How Does Intolerance/Addiction Affect Health? As somebody addicted to a tripping food proceeds to consume more of it, the immune system must keep adapting, and might become hyper-sensitized, responding to increasingly more meals – particularly those eaten together with reaction-triggering foods, or with sugar. The continuous demand on the immune system may result in immune exhaustion and degenerative reactions, based on genetic weaknesses. The signs and symptoms listed above are only a start. Sugar can be a significant participant in this because it causes inflammation in the body and makes it more prone to food reactions. Eating triggering foods and sugar can make it more probable that new reactions will happen.
I remember a book by Nancy Appleton, who suggested that eggs might trigger reactions in many people because they are so often consumed at breakfast with orange zumo. Cake is another example: sugar and wheat, eggs, milk. As the addictions persist, cravings occur, resulting in greater consumption. As a growing number of foods activate an immune reaction, the outcome might be malnutrition, as explained previously.
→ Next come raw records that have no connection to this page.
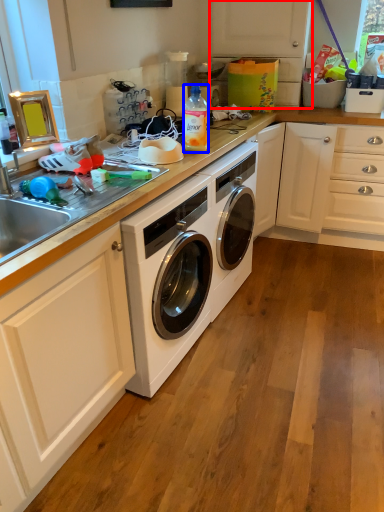
Question: Which object appears closest to the camera in this image, cabinetry (highlighted by a red box) or bottle (highlighted by a blue box)?

Choices:
 (A) cabinetry
 (B) bottle

Answer: (B)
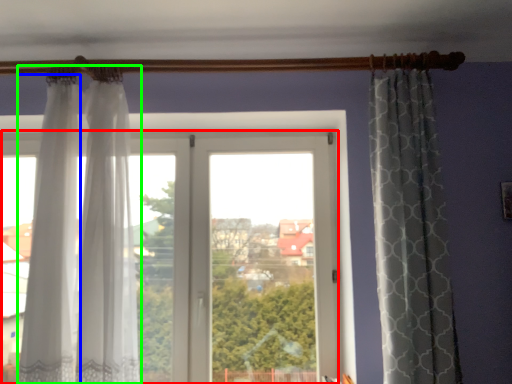
Question: Which is nearer to the window (highlighted by a red box)? curtain (highlighted by a blue box) or curtain (highlighted by a green box).

Choices:
 (A) curtain
 (B) curtain

Answer: (B)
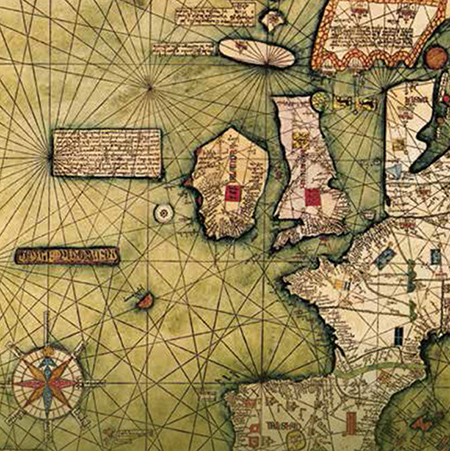
Locate an element on the screen. The height and width of the screenshot is (451, 450). writing blocks is located at coordinates (207, 18), (111, 149), (178, 49), (372, 33).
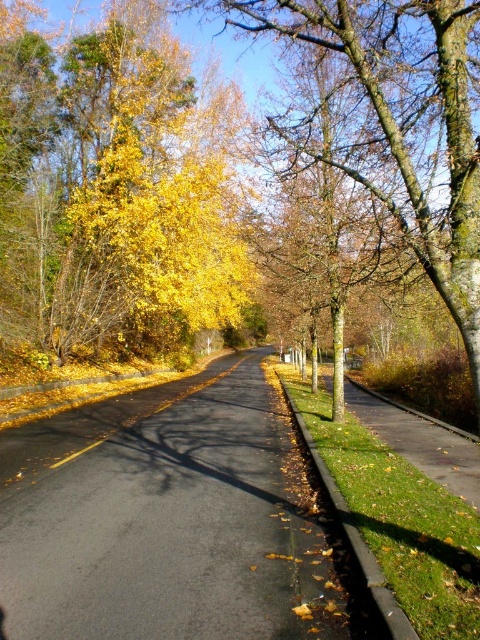
You are standing at the point marked by the coordinates point (116, 189) in the image. Looking towards the road stretching ahead, which direction would you face to see the yellow leafy tree at left?

The point (116, 189) indicates the yellow leafy tree at left, so you are already facing it.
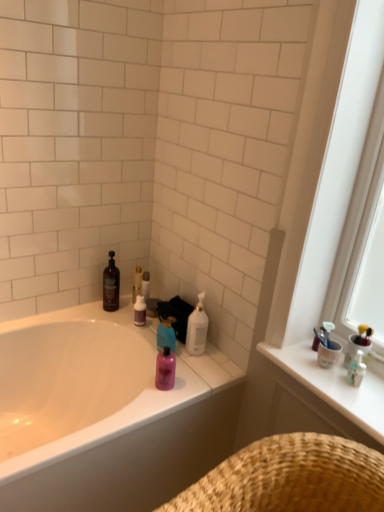
Find the location of `vacant area in front of blue glossy bottle at center, arranged as the 2th cleaning product when viewed from the right`. vacant area in front of blue glossy bottle at center, arranged as the 2th cleaning product when viewed from the right is located at coordinates (183, 379).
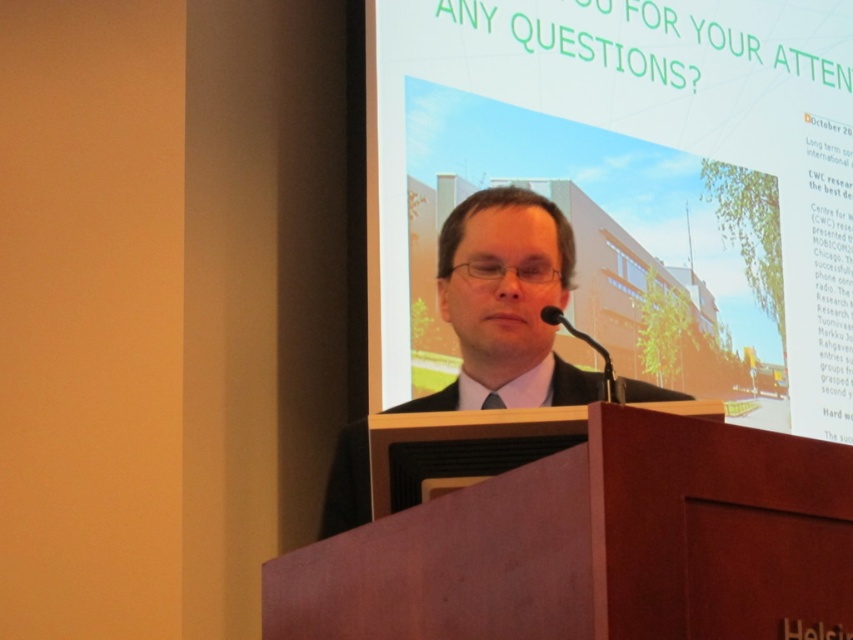
Is point (833, 540) positioned after point (480, 404)?

No.

Who is shorter, brown wood podium at center or black satin tie at center?

black satin tie at center

Does point (492, 483) come behind point (485, 401)?

No, it is in front of (485, 401).

This screenshot has height=640, width=853. In order to click on brown wood podium at center in this screenshot , I will do `click(583, 532)`.

Between black suit at center and black satin tie at center, which one has more height?

With more height is black suit at center.

Is black suit at center wider than black satin tie at center?

Indeed, black suit at center has a greater width compared to black satin tie at center.

At what (x,y) coordinates should I click in order to perform the action: click on black suit at center. Please return your answer as a coordinate pair (x, y). Looking at the image, I should click on (506, 301).

Locate an element on the screen. black suit at center is located at coordinates (506, 301).

Who is positioned more to the left, brown wood podium at center or black suit at center?

Positioned to the left is brown wood podium at center.

From the picture: Is brown wood podium at center taller than black suit at center?

A: No, brown wood podium at center is not taller than black suit at center.

Identify the location of brown wood podium at center. pyautogui.click(x=583, y=532).

Where is `brown wood podium at center`? brown wood podium at center is located at coordinates (583, 532).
Stats say that rates of food intolerance are climbing. My theory is that it is at least partially as a result of sugar in our diets – such as sneaky sugars which are often viewed as healthy, such as agave, fruit, fruit juice, and sweeteners. Definitely give up any foods that you suspect may be causing any responses – even in the event that you love them. Consider foods that you eat with these triggering foods on a regular basis, and consider removing those, also. Most importantly, avoid sugar.